At the same time, it did occur to me that if I were still this girl —

AW YEAH

AW YEAH

— I’d say, “Holy $#!+ You are my spirit animal, promise me you’ll never change.”

However, as I am this woman —
Hey, Girl

— I’m valiantly resisting the temptation to roll my eyes and snap, “B!+c#, keep it together!” Such a difference a couple of decades makes, and not necessarily for the better.

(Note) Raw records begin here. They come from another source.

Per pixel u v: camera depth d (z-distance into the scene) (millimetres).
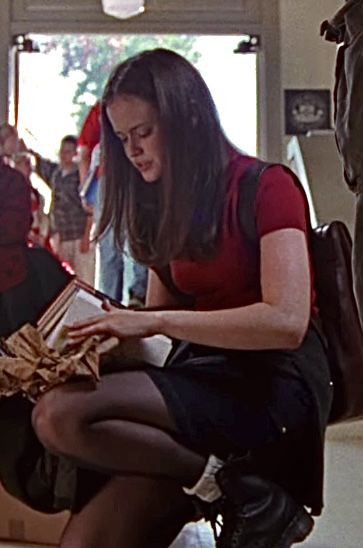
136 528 1360
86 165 4012
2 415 1473
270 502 1334
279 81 4824
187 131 1399
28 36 4828
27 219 1600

After all, I’m blessed, right? Nobody beats me, rapes me, or tries to kill me on a regular basis, which apparently is the gold standard of living as far as ladies are concerned. Also, I have a roof over my head and a job, which allows me to buy food and pay bills.
If this sounds extreme, seek out the person in your life who’s in the WORST relationship, or working the MOST soul-sucking job and inquire, “So, how are things?” I guarantee your answer will be something like, “Fine. I mean, it’s not like he’s drunk all the time or anything.” or “Fine. I mean, it’s not like I get robbed at gunpoint during my shift or anything.”
Yay?
Women justify. A lot. In fact, it’s kind of strange that we get a reputation for being moaners and complainers when, generally speaking, we work harder than anyone to put the best possible spin on everything. Because hey, it could always be worse!
And yes, it *could* be worse. Because everything could always be worse, that is factually true. But this sort of thinking automatically sets up a race to the bottom. It’s a bit like saying to the victim of a natural disaster, “Hey, it could be worse. You could have lost ALL your children, instead of just the one. Count your blessings, damn it!”

Thus, in honor of Little Gillie Bean, I’ve decided to institute Casual Fridays on the Gilliad. It is a day for candor, for conscientious objection to all the bull$#!+, for casting off the physical and emotional burdens that attend one’s situation or lot in life, and — most of all — for raising one’s gaze to the skies, to follow with wondering eyes the flight pattern of ALL THE F*CKS ONE DOES NOT GIVE as they soar up, up, and away, out of sight forever.

*This is definitely the message I have always received, implicitly and explicitly, for my entire life. FROM EVERYONE. Even when you don’t truly believe such nonsense, it can be tough to shake.